**Document images with source code**

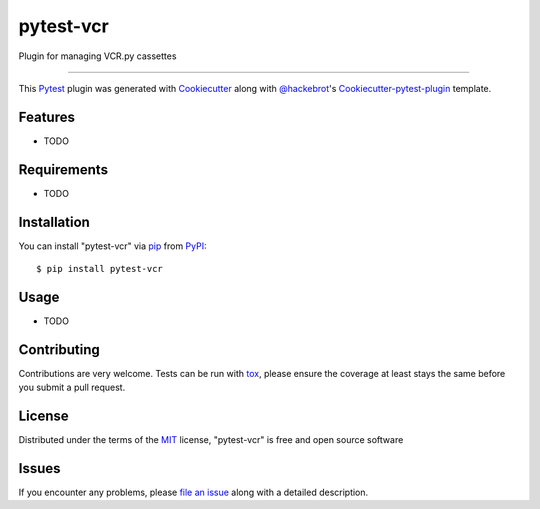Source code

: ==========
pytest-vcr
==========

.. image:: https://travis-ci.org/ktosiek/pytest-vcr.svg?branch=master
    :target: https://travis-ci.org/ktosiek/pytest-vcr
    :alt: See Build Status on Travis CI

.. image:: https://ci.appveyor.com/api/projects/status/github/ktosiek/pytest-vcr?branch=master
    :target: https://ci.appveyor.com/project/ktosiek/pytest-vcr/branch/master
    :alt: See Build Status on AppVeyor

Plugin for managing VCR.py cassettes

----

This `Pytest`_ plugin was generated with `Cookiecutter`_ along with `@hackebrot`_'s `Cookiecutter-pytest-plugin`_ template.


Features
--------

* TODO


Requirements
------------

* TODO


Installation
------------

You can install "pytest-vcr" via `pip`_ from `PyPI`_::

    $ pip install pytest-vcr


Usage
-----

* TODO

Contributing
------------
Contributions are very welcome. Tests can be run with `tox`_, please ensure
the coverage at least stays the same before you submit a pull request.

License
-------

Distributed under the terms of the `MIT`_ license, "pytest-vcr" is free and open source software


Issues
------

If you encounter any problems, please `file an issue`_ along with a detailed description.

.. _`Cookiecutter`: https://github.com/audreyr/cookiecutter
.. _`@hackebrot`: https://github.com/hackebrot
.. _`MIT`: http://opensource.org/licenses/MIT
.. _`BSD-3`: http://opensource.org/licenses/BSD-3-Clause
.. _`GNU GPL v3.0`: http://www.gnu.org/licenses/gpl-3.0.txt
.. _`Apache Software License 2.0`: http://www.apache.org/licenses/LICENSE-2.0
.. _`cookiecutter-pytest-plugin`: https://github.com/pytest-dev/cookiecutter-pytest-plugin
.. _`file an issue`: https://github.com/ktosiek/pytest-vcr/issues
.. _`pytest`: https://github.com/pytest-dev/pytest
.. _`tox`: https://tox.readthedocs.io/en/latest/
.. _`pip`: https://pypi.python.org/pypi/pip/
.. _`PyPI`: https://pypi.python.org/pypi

**Directive**
Repeat exactly the lines from the first line of the records above through the line containing "If you encounter", both included. Leave out the pictures.

**Result for this task**
Source code

: ==========
pytest-vcr
==========

.. image:: https://travis-ci.org/ktosiek/pytest-vcr.svg?branch=master
    :target: https://travis-ci.org/ktosiek/pytest-vcr
    :alt: See Build Status on Travis CI

.. image:: https://ci.appveyor.com/api/projects/status/github/ktosiek/pytest-vcr?branch=master
    :target: https://ci.appveyor.com/project/ktosiek/pytest-vcr/branch/master
    :alt: See Build Status on AppVeyor

Plugin for managing VCR.py cassettes

----

This `Pytest`_ plugin was generated with `Cookiecutter`_ along with `@hackebrot`_'s `Cookiecutter-pytest-plugin`_ template.


Features
--------

* TODO


Requirements
------------

* TODO


Installation
------------

You can install "pytest-vcr" via `pip`_ from `PyPI`_::

    $ pip install pytest-vcr


Usage
-----

* TODO

Contributing
------------
Contributions are very welcome. Tests can be run with `tox`_, please ensure
the coverage at least stays the same before you submit a pull request.

License
-------

Distributed under the terms of the `MIT`_ license, "pytest-vcr" is free and open source software


Issues
------

If you encounter any problems, please `file an issue`_ along with a detailed description.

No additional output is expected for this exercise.